Non se sia solo una caratteristica dell’età, come essere appassionati quando si è adolescenti, frettolosi di crescere quando si è bambini, e via così, ma da quando ho compiuto trent’anni a torto o a ragione ho iniziato a convincermi di aver raggiunto la mia forma definitiva, fisica e spirituale. Non intendo dire che poi non mi verranno le rughe, e le esperienze di vita non mi arricchiranno più. Solo che credo di aver raggiunto quel paio di punti fissi necessari per definirsi più o meno adulti. Tra questi punti fissi, c’è la generale bonarietà del mio carattere nei confronti dei miei simili e dei miei colleghi. Intendiamoci, ci sono dei momenti in cui sono veramente insopportabile con la gente cui voglio davvero bene, e non posso dire di avere davvero un buon carattere, considerando gli scatti d’ira, le incazzature inutili e le paranoie. Solo che fingo bene di essere normale, e lo faccio da così tanti anni che credo di apparire, ad una prima conoscenza, una persona tutto sommato accomodante. Il bello è che alla fine non devo sforzarmi neppure troppo ad esserlo: la gentilezza con gli sconosciuti, l’umiltà, la cortesia, sono cose la cui pratica mi mette di buon’umore. Fino a qualche tempo fa.

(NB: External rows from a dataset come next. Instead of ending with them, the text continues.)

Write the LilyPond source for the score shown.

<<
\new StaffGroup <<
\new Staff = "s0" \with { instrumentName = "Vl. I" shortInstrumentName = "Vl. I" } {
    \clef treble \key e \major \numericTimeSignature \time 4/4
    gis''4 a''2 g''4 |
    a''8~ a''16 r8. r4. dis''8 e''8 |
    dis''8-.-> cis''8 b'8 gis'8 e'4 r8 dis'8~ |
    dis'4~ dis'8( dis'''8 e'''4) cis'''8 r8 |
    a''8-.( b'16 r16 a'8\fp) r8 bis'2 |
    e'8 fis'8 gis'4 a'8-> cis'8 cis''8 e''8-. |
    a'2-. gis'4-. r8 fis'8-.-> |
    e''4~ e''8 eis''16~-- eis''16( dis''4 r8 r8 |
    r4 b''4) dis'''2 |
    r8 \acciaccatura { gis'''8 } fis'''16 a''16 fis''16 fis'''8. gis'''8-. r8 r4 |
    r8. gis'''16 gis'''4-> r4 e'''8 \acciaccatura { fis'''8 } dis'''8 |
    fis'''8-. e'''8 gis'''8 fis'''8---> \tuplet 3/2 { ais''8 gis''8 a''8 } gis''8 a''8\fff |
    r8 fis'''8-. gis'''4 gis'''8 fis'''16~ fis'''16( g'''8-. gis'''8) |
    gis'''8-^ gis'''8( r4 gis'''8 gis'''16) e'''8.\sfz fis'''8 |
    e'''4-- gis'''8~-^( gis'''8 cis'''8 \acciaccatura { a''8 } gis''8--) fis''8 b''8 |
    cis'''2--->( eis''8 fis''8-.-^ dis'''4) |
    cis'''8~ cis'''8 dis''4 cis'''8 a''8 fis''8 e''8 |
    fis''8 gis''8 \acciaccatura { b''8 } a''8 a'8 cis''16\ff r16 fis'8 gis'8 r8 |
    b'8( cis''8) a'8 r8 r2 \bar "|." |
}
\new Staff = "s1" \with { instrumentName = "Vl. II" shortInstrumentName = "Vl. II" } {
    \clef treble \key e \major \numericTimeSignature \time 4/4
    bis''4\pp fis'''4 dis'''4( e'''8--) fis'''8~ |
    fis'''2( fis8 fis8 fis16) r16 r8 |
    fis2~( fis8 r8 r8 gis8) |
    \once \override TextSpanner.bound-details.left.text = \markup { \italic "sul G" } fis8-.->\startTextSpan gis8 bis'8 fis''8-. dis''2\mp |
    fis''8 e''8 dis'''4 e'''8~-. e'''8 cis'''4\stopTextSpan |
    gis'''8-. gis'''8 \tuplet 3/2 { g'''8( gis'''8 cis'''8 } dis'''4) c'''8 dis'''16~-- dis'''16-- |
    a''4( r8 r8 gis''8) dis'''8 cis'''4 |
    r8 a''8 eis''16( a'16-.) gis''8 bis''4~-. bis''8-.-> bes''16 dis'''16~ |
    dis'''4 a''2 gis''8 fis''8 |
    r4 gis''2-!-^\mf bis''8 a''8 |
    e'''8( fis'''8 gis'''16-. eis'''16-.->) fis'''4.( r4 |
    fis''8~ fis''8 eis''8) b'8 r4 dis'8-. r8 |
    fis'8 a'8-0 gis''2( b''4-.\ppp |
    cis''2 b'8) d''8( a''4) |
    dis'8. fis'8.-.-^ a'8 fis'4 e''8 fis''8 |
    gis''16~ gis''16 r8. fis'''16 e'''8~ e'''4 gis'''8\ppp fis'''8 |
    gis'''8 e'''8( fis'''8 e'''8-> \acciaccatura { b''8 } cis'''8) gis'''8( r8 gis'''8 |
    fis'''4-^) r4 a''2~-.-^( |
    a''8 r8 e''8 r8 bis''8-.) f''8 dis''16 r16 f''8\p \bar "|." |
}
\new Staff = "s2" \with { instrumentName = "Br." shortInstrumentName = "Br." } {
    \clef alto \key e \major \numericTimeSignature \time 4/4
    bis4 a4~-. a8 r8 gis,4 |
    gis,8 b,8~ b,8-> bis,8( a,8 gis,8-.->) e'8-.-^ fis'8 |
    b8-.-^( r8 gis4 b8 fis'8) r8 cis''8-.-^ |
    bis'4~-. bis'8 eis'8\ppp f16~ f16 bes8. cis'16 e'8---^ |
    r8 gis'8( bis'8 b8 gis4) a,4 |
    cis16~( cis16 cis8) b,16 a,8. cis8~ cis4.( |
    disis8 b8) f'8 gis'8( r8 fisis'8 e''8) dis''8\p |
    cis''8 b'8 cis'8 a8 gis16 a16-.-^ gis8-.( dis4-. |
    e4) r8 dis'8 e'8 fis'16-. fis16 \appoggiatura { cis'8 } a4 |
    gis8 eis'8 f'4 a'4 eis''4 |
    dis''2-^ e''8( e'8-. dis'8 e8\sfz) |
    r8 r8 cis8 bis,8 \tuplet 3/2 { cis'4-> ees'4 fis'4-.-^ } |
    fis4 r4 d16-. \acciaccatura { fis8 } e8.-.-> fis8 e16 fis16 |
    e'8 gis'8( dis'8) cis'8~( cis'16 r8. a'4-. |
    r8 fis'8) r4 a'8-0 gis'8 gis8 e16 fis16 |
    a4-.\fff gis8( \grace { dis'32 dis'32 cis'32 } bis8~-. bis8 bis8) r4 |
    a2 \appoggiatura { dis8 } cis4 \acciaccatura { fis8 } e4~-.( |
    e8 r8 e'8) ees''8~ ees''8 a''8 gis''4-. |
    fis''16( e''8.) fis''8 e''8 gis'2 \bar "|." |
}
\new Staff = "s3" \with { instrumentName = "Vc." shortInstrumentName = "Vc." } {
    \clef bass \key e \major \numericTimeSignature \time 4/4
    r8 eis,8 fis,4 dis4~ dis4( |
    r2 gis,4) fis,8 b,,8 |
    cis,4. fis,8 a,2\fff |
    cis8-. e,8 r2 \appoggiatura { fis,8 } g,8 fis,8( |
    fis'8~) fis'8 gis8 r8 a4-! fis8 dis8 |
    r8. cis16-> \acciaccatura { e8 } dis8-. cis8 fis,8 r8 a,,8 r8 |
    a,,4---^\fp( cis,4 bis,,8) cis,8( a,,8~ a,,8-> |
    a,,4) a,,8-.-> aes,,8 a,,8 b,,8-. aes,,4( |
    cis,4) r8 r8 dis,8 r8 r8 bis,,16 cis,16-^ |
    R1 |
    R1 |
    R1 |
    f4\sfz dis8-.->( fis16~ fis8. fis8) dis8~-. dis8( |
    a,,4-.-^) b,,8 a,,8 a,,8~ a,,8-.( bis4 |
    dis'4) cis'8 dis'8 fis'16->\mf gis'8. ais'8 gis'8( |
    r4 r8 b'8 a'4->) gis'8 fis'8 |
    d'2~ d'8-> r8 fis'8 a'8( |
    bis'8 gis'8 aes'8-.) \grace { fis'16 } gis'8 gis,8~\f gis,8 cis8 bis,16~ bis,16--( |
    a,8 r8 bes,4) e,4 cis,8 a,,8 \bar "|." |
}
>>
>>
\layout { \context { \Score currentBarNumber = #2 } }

È un po’ che mi sono accorta che il mio grado di tolleranza nei confronti del genere umano sta calando vertiginosamente. Per esempio, ieri sera non riuscivo a dormire per una serie di sfighe che esulano dal post, per cui mi sono alzata e mi sono messa a vagare in rete. Qualsiasi cosa leggessi su Facebook mi irritava, dal commento meramente personale, all’articolo linkato col quale non ero d’accordo, all’ennesima bufala proparlata ovunque. Mi irritano le polemiche, mi irritano le opinioni, mi irritano gli atteggiamenti della gente. Mi irrita chi muove il culo per manifestare solo quando si tratta di roba che entra nel perimetro ristretto del suo giardino, e poi se ne frega quando in gioco ci sono questioni più grandi, che magari non lo interessano direttamente. Mi irritano le inutili dispute scienza/religione, di cui abbiamo le palle veramente, ma veramente piene. Mi irrita il razzismo della gente del mio quartiere, i toni saccenti di chi si ritiene sempre superiore a tutti. Non che questo poi si traduca in qualcosa di più concreto di una vaga irritazione che mi tengo dentro, e che al massimo paleso con Giuliano, o coi miei. Continuo a sorridere, a chiedere scusa anche quando la colpa è degli altri, a mantenere la calma in pubblico, perché non ho voglia di far casino, perché la gente che s’incazza per ogni minima cosa e se la prende con chi lavora m’ha sempre dato ai nervi. Ma, dentro, sto diventando una persona astiosa, e non so se è colpa di Internet o è un preludio a quel che diventerò di qui a qualche anno: una vecchietta incazzata col mondo. O forse è una versione modificata e sviata della ghiandola del veleno, che dopo dieci anni di onorata carriera ha deciso di manifestarsi anche in me. Del resto, comincio a provar fastidio anche verso tanti discorsi che si fanno intorno ai libri e agli scrittori.
Non so esattamente come porre rimedio. L’ultimo tentativo è quello di stare di meno online. Fino a quando non c’era la rete, avevi la vaga percezione che, da qualche parte, ci fossero degli imbecilli, ma, in linea di massima, non avevi con loro alcun contatto diretto. Con la rete li vedi in faccia e ci parli ogni giorno. Forse il problema è questo. Per cui studio per il mio corso sub, leggo tantissimo, mi do alle avventure grafiche. Ma il mondo è comunque appena fuori dalla finestra, con le sue meschinità, le sue piccinerie, le sue cattiverie gratuite e tutto quanto di male sappiamo farci l’un l’altro.
Sto cercando di educarmi ad una certa tolleranza. Ma non è facile. Forse è solo l’età.